## WORK ORDER
Convert the rows, from their first line up to and including the line containing "unaffordable materials, you", into a JSON list of strings with one string per line, leaving out blank lines.

━━━━━ RECORDS FOR THE EXERCISE

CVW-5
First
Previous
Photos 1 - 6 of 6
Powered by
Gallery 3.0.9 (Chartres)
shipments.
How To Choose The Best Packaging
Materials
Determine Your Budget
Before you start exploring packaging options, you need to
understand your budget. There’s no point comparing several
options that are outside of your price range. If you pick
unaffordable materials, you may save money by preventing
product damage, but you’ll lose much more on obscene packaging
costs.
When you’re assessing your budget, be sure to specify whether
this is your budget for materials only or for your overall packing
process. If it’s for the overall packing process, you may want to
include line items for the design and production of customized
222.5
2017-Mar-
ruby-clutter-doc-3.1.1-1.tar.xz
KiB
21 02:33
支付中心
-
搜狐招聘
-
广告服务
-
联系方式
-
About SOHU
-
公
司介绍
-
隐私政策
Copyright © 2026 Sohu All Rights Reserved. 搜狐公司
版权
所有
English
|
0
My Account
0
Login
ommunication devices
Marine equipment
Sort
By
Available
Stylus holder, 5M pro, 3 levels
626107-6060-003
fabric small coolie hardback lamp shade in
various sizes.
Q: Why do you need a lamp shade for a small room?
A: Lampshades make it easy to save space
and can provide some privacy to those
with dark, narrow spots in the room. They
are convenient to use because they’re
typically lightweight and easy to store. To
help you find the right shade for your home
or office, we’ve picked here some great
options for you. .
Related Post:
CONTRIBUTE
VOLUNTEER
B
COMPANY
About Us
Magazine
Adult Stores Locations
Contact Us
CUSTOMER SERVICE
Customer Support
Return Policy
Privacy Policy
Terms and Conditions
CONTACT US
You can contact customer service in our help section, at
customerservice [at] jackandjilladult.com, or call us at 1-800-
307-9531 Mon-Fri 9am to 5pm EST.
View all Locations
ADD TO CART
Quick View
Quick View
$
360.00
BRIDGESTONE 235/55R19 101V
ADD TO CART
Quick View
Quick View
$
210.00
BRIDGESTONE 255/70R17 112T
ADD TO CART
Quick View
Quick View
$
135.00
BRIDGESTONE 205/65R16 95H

━━━━━━━━━━

## TASK RESULT
[
  "CVW-5",
  "First",
  "Previous",
  "Photos 1 - 6 of 6",
  "Powered by",
  "Gallery 3.0.9 (Chartres)",
  "shipments.",
  "How To Choose The Best Packaging",
  "Materials",
  "Determine Your Budget",
  "Before you start exploring packaging options, you need to",
  "understand your budget. There’s no point comparing several",
  "options that are outside of your price range. If you pick",
  "unaffordable materials, you may save money by preventing"
]